The harmonic marker in Figure 5.53 is set at the spherpass frequency of 4.79 Hz, but you will see that there is also a multiples component of half the frequency. The reason for the appearance of the half-frequency is the peculiar structure of these bearings, in which the track is V-shaped, with 118 rollers (of the same length and diameter) mounted alternately, in the direction of ±45◦, so that only every other roller is in contact with the side of the V-shape.

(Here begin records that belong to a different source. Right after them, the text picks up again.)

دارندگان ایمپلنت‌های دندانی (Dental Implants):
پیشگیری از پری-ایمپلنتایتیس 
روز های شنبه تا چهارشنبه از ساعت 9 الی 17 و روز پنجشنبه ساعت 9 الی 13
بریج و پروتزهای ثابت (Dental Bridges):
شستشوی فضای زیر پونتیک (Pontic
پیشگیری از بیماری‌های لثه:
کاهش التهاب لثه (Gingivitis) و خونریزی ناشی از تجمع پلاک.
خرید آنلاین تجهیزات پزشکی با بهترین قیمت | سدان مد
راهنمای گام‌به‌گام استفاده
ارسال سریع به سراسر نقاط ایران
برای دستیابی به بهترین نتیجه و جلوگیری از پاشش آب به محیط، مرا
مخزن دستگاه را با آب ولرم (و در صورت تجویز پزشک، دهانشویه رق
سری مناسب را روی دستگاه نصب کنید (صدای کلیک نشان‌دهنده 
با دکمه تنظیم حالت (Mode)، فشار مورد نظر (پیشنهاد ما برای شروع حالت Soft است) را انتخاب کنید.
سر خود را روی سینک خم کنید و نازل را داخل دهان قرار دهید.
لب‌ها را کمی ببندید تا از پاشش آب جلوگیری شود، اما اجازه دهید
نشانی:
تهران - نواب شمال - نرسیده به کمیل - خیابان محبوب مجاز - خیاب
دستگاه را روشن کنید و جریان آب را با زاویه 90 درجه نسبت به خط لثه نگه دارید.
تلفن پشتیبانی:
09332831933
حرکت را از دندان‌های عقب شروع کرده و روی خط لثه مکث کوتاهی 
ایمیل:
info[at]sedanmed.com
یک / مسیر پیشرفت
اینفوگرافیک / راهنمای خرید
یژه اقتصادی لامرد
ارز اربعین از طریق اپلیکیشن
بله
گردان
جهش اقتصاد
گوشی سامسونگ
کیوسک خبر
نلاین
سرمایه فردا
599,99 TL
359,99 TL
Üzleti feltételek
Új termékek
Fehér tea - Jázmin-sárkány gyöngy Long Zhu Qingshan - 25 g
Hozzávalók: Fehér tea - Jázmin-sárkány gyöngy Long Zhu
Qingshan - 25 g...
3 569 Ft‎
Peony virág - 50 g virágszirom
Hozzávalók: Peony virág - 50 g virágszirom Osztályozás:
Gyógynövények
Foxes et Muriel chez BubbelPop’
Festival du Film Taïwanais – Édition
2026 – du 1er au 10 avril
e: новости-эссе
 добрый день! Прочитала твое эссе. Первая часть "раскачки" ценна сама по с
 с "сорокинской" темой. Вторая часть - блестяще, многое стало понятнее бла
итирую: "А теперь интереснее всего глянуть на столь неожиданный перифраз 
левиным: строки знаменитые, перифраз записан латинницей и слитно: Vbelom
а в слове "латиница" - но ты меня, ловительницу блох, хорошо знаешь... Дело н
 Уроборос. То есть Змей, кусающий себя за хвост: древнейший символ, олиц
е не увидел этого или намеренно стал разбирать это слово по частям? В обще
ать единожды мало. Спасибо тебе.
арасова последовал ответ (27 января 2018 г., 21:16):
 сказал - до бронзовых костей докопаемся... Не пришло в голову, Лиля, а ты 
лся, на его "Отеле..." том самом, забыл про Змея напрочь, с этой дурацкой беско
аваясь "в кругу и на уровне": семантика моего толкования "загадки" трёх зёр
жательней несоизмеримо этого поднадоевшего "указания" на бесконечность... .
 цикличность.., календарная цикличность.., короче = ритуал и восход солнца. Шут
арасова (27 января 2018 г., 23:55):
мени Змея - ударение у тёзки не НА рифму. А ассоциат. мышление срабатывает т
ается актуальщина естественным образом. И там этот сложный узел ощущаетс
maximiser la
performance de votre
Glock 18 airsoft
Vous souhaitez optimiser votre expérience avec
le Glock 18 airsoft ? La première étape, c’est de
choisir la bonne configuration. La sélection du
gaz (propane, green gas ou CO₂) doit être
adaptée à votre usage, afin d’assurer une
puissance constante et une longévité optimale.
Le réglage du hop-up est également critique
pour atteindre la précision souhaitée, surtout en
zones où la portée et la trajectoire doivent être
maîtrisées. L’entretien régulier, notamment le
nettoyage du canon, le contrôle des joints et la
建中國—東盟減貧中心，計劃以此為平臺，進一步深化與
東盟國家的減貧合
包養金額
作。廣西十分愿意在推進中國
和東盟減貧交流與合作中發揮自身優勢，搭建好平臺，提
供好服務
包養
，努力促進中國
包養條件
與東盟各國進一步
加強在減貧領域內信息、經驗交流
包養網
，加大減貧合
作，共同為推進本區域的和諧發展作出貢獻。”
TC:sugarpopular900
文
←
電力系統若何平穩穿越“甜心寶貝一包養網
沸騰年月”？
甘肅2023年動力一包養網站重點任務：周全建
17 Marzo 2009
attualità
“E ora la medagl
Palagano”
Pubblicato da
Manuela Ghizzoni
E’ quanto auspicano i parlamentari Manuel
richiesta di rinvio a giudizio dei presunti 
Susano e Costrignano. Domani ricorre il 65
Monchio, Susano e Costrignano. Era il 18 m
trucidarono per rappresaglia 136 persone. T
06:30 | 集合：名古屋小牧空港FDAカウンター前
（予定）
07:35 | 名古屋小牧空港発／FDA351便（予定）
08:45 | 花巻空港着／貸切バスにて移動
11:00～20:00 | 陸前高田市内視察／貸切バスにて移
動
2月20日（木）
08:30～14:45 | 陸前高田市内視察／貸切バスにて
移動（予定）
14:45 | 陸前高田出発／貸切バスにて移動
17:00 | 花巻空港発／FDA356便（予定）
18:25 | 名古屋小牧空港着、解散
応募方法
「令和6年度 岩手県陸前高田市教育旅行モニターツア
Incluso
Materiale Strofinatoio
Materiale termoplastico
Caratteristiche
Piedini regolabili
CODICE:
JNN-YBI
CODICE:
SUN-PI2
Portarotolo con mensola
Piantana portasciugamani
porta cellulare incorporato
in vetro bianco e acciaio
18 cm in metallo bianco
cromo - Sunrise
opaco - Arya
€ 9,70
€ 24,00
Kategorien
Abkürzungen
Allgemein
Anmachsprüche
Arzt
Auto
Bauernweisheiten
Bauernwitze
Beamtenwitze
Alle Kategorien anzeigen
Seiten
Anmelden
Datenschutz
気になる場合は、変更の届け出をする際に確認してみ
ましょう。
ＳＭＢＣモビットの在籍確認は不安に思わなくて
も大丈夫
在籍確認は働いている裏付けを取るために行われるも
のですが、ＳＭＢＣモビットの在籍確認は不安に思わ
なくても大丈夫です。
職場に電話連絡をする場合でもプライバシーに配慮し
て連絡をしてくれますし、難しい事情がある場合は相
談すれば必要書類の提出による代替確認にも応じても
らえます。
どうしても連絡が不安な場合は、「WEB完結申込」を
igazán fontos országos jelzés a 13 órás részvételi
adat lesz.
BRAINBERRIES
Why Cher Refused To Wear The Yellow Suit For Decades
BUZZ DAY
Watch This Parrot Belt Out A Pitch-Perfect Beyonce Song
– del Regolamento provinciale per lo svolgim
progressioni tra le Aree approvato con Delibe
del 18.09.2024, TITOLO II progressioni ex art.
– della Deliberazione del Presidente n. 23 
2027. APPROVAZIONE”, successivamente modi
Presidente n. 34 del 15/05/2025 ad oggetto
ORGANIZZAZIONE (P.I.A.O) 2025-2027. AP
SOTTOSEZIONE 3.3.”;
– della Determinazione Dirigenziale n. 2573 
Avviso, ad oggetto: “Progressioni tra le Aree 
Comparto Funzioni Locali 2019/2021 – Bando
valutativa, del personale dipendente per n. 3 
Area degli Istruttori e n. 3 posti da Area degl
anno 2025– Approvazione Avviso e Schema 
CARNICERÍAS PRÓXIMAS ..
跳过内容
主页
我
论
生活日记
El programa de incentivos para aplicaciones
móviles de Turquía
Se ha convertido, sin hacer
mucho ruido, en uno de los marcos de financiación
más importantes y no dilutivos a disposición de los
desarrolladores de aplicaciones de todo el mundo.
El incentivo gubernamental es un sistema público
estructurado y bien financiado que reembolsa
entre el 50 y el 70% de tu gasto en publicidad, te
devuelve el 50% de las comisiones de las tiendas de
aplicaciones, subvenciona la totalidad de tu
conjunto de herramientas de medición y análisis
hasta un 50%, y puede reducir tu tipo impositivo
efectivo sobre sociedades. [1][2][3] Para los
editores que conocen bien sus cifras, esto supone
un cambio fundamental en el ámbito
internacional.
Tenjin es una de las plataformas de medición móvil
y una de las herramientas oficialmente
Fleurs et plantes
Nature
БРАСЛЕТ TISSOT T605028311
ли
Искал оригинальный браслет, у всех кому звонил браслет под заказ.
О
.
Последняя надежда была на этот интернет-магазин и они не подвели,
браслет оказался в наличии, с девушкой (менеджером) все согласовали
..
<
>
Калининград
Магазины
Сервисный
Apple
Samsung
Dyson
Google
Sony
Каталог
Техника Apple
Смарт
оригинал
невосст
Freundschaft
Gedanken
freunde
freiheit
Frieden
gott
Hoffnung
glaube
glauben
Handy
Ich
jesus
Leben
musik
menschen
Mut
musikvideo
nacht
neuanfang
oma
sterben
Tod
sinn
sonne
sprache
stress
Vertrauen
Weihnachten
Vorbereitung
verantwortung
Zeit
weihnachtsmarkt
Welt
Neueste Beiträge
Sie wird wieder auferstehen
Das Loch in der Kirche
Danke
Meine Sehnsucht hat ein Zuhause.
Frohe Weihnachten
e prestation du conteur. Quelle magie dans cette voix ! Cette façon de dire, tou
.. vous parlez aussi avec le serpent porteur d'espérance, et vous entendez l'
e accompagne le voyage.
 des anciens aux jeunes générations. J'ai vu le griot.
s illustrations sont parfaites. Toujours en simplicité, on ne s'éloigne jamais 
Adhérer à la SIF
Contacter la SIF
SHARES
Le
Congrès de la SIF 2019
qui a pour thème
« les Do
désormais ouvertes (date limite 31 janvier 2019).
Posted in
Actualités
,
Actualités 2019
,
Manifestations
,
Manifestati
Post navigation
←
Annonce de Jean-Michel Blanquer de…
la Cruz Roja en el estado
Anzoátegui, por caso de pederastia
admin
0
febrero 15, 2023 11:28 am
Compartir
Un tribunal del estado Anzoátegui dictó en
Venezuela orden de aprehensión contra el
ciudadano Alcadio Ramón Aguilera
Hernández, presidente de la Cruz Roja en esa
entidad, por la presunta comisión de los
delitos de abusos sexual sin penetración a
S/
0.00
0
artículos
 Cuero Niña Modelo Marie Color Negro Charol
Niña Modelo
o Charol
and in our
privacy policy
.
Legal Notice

As a result, a fault on one side will produce a pulse at half the frequency. As mentioned above, there are sidebands of rotational velocity (0.082 Hz) around harmonics of half-spherical pass frequency, and low harmonics of 0.082 Hz.
Obviously, the semi-automated procedure used to extract the bearing signal in Figure 5.53(a) will detect the bearing fault at a very early stage before it becomes apparent above the background gear signal, as is the case in Figure 5.52(a).